Le silence dans la méditation et la relation thérapeutique
Par Marc Scialom
Le silence est rare, il est essentiel
Le silence devient aussi rare que l’obscurité disparaît dans les villes. Pollutions lumineuses, pollutions sonores… Certains citadins vivent des angoisses lorsque, partant en vacances dans la nature, ils rencontrent le silence. Cette perte du silence n’est pas un accident – certains citadins ont fini par craindre le silence parce qu’il déchire le voile de distraction que crée le bruit.
À la radio ou à la télévision, le silence n’est pas
accueilli, il doit être vite comblé car il représente une baisse d’audimat. La norme du journaliste compétent est celui qui délivre le maximum d’informations dans un minimum de temps… Pour beaucoup de personnes, le mode de communication des médias est devenu la norme dans le dialogue, la relation.
Donc, lorsque nous nous formons à la relation d’aide, nous avons à nous défaire de ce conditionnement. C’est le silence qui donne de la valeur à l’empathie. Nous connaissons tous, une certaine pratique de l’écoute active, de la reformulation, qui vient d’une posture formatée, intellectuelle, empreinte d’agitation mentale.
Exposés à ce type d’écoute, nous pouvons nous dire : « Tiens, cette personne reformule bien tout ce que j’ai dit. Néanmoins, je ne me sens pas écouté. Pourquoi ? »
L’agitation mentale du praticien – préoccupé par son devoir de reformuler – est perçue par celui ou celle qui est écouté. Cette pratique superficielle de l’écoute (qui toutefois est mieux que rien du tout), ne permet pas l’instauration de la confiance ni de la profondeur dans l’alliance thérapeutique. Elle ne permet pas l’empathie et nous percevons bien ce qui fait défaut.
Le silence n’est pas seulement les intervalles ou les espaces entre les phrases ou les mots. Il est la vacuité à l’intérieur des mots et des phrases. Cette vacuité ou disponibilité donne une dimension supplémentaire à la parole de l’autre, celle du sens, du vécu partagé.
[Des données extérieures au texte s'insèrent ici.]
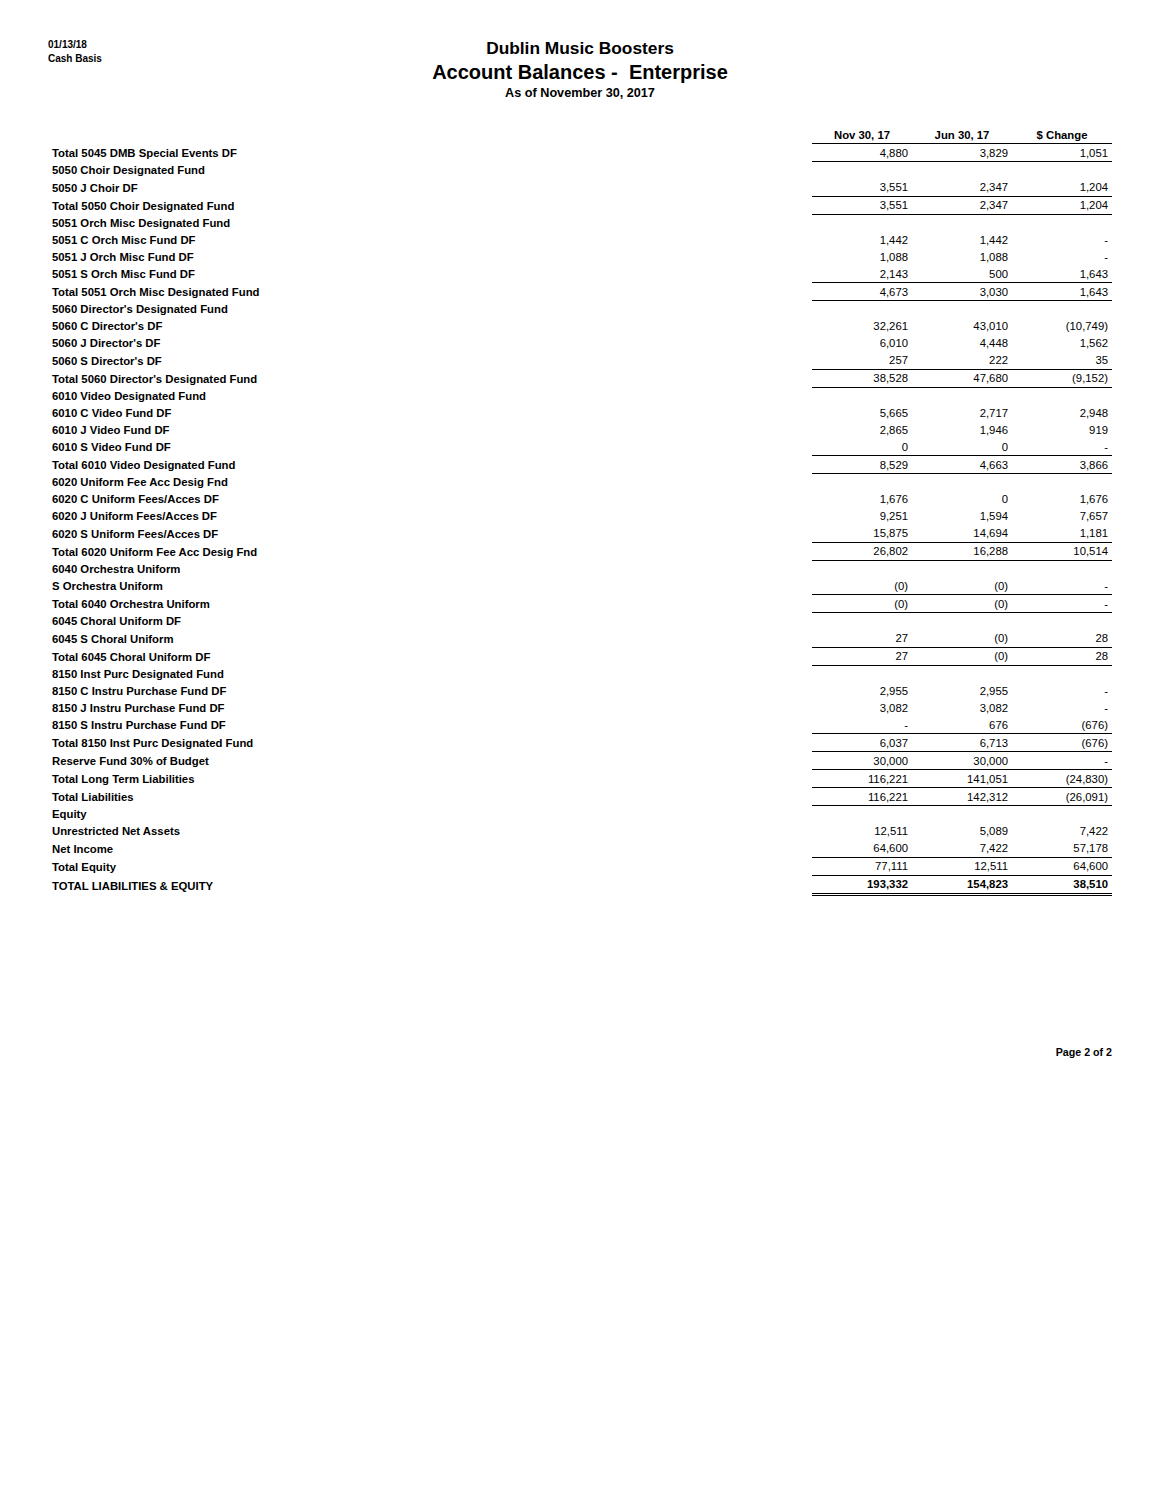01/13/18
Cash Basis
Dublin Music Boosters
Account Balances - Enterprise
As of November 30, 2017
| | Nov 30, 17 | Jun 30, 17 | $ Change |
| --- | --- | --- | --- |
| Total 5045 DMB Special Events DF | 4,880 | 3,829 | 1,051 |
| 5050 Choir Designated Fund | | | |
| 5050 J Choir DF | 3,551 | 2,347 | 1,204 |
| Total 5050 Choir Designated Fund | 3,551 | 2,347 | 1,204 |
| 5051 Orch Misc Designated Fund | | | |
| 5051 C Orch Misc Fund DF | 1,442 | 1,442 | - |
| 5051 J Orch Misc Fund DF | 1,088 | 1,088 | - |
| 5051 S Orch Misc Fund DF | 2,143 | 500 | 1,643 |
| Total 5051 Orch Misc Designated Fund | 4,673 | 3,030 | 1,643 |
| 5060 Director's Designated Fund | | | |
| 5060 C Director's DF | 32,261 | 43,010 | (10,749) |
| 5060 J Director's DF | 6,010 | 4,448 | 1,562 |
| 5060 S Director's DF | 257 | 222 | 35 |
| Total 5060 Director's Designated Fund | 38,528 | 47,680 | (9,152) |
| 6010 Video Designated Fund | | | |
| 6010 C Video Fund DF | 5,665 | 2,717 | 2,948 |
| 6010 J Video Fund DF | 2,865 | 1,946 | 919 |
| 6010 S Video Fund DF | 0 | 0 | - |
| Total 6010 Video Designated Fund | 8,529 | 4,663 | 3,866 |
| 6020 Uniform Fee Acc Desig Fnd | | | |
| 6020 C Uniform Fees/Acces DF | 1,676 | 0 | 1,676 |
| 6020 J Uniform Fees/Acces DF | 9,251 | 1,594 | 7,657 |
| 6020 S Uniform Fees/Acces DF | 15,875 | 14,694 | 1,181 |
| Total 6020 Uniform Fee Acc Desig Fnd | 26,802 | 16,288 | 10,514 |
| 6040 Orchestra Uniform | | | |
| S Orchestra Uniform | (0) | (0) | - |
| Total 6040 Orchestra Uniform | (0) | (0) | - |
| 6045 Choral Uniform DF | | | |
| 6045 S Choral Uniform | 27 | (0) | 28 |
| Total 6045 Choral Uniform DF | 27 | (0) | 28 |
| 8150 Inst Purc Designated Fund | | | |
| 8150 C Instru Purchase Fund DF | 2,955 | 2,955 | - |
| 8150 J Instru Purchase Fund DF | 3,082 | 3,082 | - |
| 8150 S Instru Purchase Fund DF | - | 676 | (676) |
| Total 8150 Inst Purc Designated Fund | 6,037 | 6,713 | (676) |
| Reserve Fund 30% of Budget | 30,000 | 30,000 | - |
| Total Long Term Liabilities | 116,221 | 141,051 | (24,830) |
| Total Liabilities | 116,221 | 142,312 | (26,091) |
| Equity | | | |
| Unrestricted Net Assets | 12,511 | 5,089 | 7,422 |
| Net Income | 64,600 | 7,422 | 57,178 |
| Total Equity | 77,111 | 12,511 | 64,600 |
| TOTAL LIABILITIES & EQUITY | 193,332 | 154,823 | 38,510 |
Page 2 of 2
C’est le silence au cœur des mots et de la reformulation qui fait ressentir à celui ou celle qui est écouté, l’intensité de la présence. Dans l’hypnose, c’est le silence qui offre à l’esprit ou l’inconscient (au sens éricksonien) de la personne de procéder aux réorganisations, aux transformations des expériences de vie.
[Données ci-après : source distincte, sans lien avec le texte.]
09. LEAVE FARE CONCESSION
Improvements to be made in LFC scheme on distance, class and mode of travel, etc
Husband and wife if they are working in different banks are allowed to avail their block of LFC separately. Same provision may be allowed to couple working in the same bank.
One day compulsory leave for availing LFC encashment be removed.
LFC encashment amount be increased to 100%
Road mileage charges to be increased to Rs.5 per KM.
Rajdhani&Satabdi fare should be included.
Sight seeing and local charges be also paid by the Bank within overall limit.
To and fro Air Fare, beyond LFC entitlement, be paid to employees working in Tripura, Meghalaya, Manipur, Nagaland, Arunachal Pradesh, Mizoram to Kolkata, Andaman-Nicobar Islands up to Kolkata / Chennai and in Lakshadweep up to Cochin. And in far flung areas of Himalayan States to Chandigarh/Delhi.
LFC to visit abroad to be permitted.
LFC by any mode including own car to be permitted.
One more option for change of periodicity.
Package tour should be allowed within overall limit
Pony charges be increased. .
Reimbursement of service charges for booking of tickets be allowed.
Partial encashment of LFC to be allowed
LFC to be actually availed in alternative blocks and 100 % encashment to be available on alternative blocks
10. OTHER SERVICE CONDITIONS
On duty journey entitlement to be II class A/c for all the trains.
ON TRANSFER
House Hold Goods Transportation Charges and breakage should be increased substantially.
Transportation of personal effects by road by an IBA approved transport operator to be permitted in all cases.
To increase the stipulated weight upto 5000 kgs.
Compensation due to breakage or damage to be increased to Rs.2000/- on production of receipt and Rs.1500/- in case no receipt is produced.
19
Le silence vécu est pleine disponibilité à la relation
Cette vacuité est vécue curieusement aussi comme une plénitude. L’intimité avec le silence : un entraînement à la méditation.
C’est l’entraînement à la méditation qui nous permet une intimité avec le silence intérieur.
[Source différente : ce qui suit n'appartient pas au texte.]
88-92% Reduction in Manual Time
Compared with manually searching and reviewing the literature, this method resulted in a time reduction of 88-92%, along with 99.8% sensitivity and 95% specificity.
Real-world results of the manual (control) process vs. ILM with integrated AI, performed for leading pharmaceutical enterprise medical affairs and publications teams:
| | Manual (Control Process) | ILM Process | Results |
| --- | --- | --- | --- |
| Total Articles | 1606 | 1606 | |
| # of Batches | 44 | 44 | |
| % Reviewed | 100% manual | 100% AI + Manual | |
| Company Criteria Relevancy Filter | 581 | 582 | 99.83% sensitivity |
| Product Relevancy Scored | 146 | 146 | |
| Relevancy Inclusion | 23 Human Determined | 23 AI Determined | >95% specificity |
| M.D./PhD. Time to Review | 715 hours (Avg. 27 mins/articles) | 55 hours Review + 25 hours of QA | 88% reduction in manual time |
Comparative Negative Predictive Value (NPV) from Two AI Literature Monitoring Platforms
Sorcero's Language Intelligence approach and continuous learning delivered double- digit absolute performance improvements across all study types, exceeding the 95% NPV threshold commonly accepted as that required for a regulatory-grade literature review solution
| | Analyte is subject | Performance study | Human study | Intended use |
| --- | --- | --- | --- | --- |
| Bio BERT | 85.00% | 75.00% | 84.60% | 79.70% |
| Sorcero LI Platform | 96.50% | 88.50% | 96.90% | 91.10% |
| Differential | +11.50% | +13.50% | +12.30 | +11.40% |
Voici un exercice de Pleine Conscience :
- Être conscient des pensées qui nous traversent ;
- Prendre conscience de l’attachement émotionnel à des situations pour lesquelles nous croyons que nous devons penser quelque chose ;
- Suspendre ces trains de pensée en donnant de la place au souffle, aux sensations corporelles ;
- Laisser se présenter ces situations dans le souffle, dans une qualité de silence.
Et pourquoi pas pratiquer cet exercice, ici et maintenant pendant la lecture ? Lire ces lignes tout en étant présent au souffle, au corps. C’est possible ?
La relation à ce qui est écrit, aux associations que les phrases génèrent, à nos pensées deviennent différentes.
Un peu comme dans cette métaphore visuelle : les pensées sont les montgolfières, l’espace et le ciel sont le silence. Le véritable silence est concomitant à l’activité mentale.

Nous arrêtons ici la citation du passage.